Visit the Services Australia website to learn how to enrol in Medicare.

Most of our hospitals and health centres bulk bill for outpatient and emergency treatment. This means you won’t pay for these medical treatments.

Most private treatments are covered by Medicare and private health insurers. However, you may have to pay out of pocket costs if you’re treated as a private patient in a private or public hospital.

This can include costs for:

  • doctors or other health care providers
  • hospital charges like accommodation and theatre fees.

Travel and accommodation

If you had to travel a long way to get to hospital, you may be able to get help with travel costs. This is called the Patient Travel Subsidy Scheme.

Talk to your local health care centre, or see the Queensland Government web page about the Patient Travel Subsidy Scheme.

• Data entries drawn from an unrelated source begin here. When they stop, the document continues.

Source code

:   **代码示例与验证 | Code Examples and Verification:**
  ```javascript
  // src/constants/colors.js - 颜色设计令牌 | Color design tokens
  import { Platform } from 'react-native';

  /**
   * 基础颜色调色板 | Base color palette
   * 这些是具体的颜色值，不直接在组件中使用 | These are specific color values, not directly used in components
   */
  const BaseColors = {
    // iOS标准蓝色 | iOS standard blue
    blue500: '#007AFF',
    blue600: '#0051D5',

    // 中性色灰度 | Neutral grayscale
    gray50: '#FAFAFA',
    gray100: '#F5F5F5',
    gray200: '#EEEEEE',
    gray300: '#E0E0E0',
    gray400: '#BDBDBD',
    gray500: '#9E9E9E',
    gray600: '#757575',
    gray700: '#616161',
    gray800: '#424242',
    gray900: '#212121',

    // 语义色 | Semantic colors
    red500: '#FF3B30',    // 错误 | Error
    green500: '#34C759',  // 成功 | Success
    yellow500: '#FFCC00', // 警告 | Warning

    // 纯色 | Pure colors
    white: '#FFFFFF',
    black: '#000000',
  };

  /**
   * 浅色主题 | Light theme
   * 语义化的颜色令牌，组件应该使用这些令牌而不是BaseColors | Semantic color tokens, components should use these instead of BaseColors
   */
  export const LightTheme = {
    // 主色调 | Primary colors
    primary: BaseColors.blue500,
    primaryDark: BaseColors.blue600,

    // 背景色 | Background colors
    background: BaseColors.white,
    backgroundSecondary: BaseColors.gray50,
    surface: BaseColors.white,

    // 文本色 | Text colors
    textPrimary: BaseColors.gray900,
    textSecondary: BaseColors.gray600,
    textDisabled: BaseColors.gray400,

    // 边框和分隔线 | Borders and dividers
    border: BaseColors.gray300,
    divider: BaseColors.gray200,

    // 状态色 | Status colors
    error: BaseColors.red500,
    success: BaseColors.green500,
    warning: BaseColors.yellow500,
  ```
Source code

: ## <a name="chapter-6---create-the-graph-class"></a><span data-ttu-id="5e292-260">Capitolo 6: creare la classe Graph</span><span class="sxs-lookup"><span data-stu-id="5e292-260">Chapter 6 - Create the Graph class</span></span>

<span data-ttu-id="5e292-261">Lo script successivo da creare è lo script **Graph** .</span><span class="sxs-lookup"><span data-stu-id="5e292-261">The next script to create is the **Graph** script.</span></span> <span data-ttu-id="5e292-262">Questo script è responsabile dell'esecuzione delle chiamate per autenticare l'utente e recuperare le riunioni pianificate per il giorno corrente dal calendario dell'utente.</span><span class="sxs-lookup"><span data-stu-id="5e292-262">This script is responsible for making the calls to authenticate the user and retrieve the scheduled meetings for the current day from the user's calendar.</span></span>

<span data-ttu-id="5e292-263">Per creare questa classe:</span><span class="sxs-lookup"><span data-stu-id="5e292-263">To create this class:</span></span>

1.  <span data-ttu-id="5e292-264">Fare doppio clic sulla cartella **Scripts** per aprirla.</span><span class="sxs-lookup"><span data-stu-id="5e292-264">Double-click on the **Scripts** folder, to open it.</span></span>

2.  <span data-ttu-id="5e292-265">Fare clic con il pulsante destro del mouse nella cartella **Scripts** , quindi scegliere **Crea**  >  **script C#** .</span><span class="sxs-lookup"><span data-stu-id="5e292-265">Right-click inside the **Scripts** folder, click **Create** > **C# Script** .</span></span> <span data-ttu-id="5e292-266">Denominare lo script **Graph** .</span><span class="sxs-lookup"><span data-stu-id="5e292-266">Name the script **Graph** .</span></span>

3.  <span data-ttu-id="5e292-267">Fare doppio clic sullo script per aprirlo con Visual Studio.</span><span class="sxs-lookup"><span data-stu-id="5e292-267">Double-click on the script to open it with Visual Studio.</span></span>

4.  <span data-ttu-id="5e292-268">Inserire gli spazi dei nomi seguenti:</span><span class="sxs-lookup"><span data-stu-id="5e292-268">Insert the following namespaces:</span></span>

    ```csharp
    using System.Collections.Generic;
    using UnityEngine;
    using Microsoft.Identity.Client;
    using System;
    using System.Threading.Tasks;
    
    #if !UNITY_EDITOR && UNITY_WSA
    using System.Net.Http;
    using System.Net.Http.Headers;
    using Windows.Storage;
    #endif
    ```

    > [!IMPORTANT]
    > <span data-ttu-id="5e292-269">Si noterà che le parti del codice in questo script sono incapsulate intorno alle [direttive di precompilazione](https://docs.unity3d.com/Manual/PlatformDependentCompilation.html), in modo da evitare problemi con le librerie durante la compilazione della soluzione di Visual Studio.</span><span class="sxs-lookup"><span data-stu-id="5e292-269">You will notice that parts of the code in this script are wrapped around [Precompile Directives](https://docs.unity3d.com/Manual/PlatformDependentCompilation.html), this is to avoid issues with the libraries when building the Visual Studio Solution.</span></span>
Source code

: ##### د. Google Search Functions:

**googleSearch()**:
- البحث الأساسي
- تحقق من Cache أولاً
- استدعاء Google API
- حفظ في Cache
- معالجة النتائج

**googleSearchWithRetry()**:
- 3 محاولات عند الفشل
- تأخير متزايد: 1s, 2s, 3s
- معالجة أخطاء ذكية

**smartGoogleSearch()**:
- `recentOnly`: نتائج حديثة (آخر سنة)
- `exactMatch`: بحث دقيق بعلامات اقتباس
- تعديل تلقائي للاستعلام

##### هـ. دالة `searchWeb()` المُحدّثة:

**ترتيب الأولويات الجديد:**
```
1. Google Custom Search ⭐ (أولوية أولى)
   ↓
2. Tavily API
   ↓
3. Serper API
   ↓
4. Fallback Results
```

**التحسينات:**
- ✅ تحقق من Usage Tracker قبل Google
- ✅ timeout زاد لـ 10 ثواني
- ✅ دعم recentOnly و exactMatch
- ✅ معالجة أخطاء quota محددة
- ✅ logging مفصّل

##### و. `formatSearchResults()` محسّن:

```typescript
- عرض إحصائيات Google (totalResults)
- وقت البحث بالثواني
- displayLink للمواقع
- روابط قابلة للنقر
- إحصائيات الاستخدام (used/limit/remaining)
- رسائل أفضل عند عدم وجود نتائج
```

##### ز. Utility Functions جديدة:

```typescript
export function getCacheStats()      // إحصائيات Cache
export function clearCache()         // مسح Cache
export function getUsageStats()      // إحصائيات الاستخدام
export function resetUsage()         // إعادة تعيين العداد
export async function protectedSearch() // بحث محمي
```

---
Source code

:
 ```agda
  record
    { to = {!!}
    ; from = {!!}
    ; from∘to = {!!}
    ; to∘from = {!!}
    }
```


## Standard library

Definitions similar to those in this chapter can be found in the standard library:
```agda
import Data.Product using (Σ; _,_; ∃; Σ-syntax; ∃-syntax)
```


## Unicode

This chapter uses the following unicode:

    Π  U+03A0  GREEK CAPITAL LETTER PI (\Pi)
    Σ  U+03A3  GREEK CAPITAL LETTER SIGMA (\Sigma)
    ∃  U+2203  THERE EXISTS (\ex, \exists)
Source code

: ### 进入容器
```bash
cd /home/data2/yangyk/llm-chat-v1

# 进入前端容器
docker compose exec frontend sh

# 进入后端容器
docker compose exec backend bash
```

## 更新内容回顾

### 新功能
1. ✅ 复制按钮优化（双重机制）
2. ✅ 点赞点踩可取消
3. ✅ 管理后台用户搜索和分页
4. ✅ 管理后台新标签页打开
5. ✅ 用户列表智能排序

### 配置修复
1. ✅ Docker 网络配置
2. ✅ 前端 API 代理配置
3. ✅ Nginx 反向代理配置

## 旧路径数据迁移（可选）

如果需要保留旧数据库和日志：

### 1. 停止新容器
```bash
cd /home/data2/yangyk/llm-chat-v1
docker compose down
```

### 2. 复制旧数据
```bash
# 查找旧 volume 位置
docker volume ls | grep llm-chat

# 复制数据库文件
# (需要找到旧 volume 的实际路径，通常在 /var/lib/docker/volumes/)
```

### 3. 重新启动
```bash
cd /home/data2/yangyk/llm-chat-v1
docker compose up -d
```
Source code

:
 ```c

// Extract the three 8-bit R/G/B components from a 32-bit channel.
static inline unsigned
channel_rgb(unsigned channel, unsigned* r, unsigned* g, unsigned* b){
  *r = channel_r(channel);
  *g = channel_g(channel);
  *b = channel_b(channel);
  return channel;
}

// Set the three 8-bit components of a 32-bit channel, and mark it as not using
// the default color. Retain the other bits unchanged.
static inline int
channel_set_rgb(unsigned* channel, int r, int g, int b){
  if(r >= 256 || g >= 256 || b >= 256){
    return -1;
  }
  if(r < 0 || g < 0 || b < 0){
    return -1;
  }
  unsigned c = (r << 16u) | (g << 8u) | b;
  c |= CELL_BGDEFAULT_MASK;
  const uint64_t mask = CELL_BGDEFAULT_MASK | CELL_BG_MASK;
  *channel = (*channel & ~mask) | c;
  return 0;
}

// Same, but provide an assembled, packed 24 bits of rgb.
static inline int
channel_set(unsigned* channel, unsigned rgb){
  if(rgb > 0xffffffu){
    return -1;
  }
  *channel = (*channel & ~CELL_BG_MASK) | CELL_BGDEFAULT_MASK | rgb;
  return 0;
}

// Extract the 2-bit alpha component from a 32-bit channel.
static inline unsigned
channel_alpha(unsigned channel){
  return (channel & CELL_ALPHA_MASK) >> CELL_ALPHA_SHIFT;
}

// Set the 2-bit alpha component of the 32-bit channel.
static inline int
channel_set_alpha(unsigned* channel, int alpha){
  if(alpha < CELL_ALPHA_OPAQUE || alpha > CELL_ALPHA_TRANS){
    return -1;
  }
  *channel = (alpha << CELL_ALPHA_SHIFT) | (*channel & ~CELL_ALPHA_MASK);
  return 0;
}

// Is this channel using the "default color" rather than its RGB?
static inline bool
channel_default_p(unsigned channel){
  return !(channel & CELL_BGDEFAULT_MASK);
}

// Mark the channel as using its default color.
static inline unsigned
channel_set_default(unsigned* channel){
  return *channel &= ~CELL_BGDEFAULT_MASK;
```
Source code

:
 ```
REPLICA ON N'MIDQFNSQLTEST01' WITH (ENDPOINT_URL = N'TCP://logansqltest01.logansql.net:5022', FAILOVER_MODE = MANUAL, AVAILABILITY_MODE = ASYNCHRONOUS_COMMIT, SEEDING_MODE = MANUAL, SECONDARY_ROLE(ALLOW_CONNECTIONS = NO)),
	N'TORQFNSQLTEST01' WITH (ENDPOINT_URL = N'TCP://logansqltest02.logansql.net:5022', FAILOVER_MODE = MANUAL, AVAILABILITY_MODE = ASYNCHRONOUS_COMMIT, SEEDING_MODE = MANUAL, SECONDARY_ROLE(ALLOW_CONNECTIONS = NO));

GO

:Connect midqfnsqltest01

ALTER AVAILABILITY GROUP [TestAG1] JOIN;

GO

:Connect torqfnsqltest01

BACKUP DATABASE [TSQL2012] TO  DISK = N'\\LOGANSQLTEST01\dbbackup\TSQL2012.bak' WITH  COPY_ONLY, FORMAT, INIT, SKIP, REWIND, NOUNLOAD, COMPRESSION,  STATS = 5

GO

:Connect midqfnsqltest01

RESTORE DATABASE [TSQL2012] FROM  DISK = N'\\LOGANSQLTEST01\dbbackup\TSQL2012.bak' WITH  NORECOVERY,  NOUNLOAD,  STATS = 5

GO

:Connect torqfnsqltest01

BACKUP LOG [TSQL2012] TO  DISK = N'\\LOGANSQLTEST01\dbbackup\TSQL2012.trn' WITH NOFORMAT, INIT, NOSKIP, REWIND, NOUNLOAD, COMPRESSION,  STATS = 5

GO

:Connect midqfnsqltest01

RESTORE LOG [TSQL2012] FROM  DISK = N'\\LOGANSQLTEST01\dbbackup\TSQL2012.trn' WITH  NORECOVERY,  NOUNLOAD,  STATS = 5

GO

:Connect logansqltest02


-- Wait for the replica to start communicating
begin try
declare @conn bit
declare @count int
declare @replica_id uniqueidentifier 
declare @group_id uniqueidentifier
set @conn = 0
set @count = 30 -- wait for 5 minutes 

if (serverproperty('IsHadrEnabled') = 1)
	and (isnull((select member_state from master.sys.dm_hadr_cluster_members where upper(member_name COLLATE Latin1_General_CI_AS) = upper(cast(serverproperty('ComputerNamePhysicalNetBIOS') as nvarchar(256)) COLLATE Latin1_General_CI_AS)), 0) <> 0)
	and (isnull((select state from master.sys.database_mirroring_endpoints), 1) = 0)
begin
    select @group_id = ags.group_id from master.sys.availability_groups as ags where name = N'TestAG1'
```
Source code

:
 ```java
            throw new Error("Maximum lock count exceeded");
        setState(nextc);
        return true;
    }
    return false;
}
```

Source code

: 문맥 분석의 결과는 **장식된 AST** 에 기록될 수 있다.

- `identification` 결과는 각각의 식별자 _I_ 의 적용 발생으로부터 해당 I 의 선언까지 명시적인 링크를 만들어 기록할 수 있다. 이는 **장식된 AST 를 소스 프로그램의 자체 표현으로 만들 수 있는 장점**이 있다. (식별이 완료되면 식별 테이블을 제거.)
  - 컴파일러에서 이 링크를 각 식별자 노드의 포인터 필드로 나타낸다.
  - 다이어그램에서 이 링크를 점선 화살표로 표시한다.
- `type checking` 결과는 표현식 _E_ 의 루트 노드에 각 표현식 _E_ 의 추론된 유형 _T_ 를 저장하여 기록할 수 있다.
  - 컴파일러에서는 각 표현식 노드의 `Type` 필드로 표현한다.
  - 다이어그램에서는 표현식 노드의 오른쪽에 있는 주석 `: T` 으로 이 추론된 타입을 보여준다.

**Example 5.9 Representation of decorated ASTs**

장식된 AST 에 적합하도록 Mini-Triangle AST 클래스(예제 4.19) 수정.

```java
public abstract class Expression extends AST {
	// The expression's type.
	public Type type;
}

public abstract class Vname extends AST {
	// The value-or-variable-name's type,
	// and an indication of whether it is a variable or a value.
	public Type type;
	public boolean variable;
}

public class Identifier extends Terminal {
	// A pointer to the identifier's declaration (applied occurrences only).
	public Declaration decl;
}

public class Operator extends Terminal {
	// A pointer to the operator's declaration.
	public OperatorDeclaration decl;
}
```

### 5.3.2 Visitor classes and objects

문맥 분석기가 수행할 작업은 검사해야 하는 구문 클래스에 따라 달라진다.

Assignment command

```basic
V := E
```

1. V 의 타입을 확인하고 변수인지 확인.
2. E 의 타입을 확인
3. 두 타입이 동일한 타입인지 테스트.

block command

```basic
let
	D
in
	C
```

If you're visiting Australia

Some of your treatment in Australia might be free if your home country has a health care agreement with us.

Depending on where you're from, you might need to enrol in Medicare to get free treatment.

See the Services Australia site for more information on reciprocal health care arrangements.

Using your private health insurance

If you have private health insurance, you can choose to be treated as a private patient in our public hospitals. Medicare can still cover some of the costs of your treatment.

Find out more about using your private health insurance.

If you're staying in hospital for a long time

If you can get Medicare, you can stay in the hospital for up to 35 days without having to pay. After that, you may need to pay some fees. This depends on the type of care you're getting.

Acute care

If you need acute care in a hospital, there are no fees. We'll check your acute care needs every day, and will issue an Acute Care Certificate if you need one. This is a certificate that shows that you need hospital care.

Non-acute care

If you stay in any hospital for 35 days or more and you're not getting acute care, you're considered a long-stay patient. Many long-stay patients are people who are waiting for a place in a nursing home.

Long-stay patients pay a daily accommodation fee. This is to go towards your care. The Federal Government sets those fees.

You’re a long-stay patient if you:

  • have been in any hospital for more than 35 days
  • don't have a valid Acute Care Certificate.

The 35-day period starts on the day you're admitted to hospital. Fees apply from the 36th day.

If you've been discharged from hospital for 7 days or less, and come back to hospital we count that as part of the 35 days.

The long stay fee is indexed against the aged pension. Fee increases occur in line with pension increases. This is the same for self-funded retirees.

Ask your nurse, social worker or ward clerk about long-stay fees.